* Instructions to follow
Rewrite only the stretch from the line containing "catalogue / barcode: US 2706470" through the line containing "country: Namibia", putting "date collected" in place of "collection date" and keeping everything else the same.

>> begin Source data

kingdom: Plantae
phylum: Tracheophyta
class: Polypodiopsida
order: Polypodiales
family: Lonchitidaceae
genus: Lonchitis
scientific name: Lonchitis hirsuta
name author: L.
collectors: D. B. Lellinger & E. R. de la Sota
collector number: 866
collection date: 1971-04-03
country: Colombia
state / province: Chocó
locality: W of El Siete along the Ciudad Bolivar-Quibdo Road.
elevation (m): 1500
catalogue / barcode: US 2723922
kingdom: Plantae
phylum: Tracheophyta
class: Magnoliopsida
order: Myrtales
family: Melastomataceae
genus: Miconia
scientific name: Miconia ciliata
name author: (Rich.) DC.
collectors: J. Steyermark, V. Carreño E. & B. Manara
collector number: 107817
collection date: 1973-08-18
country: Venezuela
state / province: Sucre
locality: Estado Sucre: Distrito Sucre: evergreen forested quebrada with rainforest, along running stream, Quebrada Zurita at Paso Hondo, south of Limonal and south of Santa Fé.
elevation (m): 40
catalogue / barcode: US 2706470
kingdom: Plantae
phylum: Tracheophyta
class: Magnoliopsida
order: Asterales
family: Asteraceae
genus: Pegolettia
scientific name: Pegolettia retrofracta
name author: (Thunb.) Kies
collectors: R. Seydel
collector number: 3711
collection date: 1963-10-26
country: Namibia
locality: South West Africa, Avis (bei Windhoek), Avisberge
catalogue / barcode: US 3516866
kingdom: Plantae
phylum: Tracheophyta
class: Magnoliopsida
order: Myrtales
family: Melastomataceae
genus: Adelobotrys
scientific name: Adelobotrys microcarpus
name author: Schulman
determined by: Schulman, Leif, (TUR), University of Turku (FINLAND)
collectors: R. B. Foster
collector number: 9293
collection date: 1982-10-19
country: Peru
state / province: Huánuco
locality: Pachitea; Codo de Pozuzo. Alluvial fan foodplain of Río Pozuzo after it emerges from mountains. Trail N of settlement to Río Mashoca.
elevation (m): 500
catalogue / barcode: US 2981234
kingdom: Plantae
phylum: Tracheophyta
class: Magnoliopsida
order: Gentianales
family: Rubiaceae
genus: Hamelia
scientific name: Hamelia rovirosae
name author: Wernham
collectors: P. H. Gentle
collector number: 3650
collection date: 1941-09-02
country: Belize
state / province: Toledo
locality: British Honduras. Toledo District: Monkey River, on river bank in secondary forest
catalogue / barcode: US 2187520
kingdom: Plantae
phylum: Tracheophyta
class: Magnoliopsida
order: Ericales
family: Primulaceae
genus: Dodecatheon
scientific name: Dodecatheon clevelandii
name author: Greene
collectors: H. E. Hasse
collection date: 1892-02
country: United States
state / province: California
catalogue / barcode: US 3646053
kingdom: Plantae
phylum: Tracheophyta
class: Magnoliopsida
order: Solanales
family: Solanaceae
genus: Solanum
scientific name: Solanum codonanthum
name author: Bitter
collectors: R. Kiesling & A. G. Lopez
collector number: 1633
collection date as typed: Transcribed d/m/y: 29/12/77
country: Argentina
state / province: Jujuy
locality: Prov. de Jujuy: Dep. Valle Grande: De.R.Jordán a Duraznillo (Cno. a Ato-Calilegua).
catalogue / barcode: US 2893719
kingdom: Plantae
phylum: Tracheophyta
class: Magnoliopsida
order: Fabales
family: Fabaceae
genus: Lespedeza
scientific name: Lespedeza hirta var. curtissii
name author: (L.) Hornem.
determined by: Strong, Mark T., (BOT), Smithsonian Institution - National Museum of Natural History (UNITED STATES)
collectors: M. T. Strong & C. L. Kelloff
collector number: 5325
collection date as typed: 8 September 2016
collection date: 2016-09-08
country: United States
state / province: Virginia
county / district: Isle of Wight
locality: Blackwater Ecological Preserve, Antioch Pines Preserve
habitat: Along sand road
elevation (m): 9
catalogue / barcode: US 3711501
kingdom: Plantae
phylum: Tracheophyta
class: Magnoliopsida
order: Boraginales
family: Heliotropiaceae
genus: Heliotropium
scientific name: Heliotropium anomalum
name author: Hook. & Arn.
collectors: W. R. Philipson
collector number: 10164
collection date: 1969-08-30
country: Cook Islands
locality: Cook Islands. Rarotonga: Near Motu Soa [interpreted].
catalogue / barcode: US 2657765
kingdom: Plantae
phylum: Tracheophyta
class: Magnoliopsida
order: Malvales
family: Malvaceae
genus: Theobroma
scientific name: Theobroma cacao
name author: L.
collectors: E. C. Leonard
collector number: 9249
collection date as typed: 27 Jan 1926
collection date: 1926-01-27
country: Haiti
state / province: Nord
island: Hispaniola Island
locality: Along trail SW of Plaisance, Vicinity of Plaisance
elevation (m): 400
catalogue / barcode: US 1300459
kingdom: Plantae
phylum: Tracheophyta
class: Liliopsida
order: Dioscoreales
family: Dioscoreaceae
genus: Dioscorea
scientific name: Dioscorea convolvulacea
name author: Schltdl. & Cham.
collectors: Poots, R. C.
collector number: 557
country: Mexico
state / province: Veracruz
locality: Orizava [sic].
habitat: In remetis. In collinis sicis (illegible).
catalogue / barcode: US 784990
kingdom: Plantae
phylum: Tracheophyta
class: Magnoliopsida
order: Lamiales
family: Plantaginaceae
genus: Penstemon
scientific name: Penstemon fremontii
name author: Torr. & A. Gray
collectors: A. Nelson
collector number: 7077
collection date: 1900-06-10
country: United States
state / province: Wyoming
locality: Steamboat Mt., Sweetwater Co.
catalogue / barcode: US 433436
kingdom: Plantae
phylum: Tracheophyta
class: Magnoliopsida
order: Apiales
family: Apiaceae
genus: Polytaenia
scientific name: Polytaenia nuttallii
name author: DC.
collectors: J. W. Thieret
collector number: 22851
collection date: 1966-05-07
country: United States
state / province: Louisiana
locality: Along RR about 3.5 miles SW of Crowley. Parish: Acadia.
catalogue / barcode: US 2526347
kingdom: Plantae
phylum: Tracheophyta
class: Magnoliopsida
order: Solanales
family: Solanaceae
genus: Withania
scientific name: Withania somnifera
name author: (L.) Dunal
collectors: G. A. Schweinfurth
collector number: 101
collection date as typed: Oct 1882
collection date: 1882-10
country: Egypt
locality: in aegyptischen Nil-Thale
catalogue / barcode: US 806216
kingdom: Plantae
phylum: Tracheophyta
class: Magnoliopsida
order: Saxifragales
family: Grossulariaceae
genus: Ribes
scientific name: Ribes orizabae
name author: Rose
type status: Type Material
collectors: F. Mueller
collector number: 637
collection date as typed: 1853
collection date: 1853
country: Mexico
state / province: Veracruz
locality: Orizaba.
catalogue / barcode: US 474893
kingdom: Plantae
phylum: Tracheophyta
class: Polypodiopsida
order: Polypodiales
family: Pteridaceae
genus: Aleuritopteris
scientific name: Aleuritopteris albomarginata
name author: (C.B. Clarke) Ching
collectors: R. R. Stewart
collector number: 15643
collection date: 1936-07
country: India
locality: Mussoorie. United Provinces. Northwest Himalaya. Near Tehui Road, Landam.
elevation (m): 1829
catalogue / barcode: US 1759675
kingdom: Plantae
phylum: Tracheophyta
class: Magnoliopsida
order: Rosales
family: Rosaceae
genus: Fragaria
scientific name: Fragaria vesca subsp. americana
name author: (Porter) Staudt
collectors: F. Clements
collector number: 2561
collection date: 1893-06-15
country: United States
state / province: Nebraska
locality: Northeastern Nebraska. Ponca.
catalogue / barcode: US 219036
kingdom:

>> end Source data

* Answer
catalogue / barcode: US 2706470
kingdom: Plantae
phylum: Tracheophyta
class: Magnoliopsida
order: Asterales
family: Asteraceae
genus: Pegolettia
scientific name: Pegolettia retrofracta
name author: (Thunb.) Kies
collectors: R. Seydel
collector number: 3711
date collected: 1963-10-26
country: Namibia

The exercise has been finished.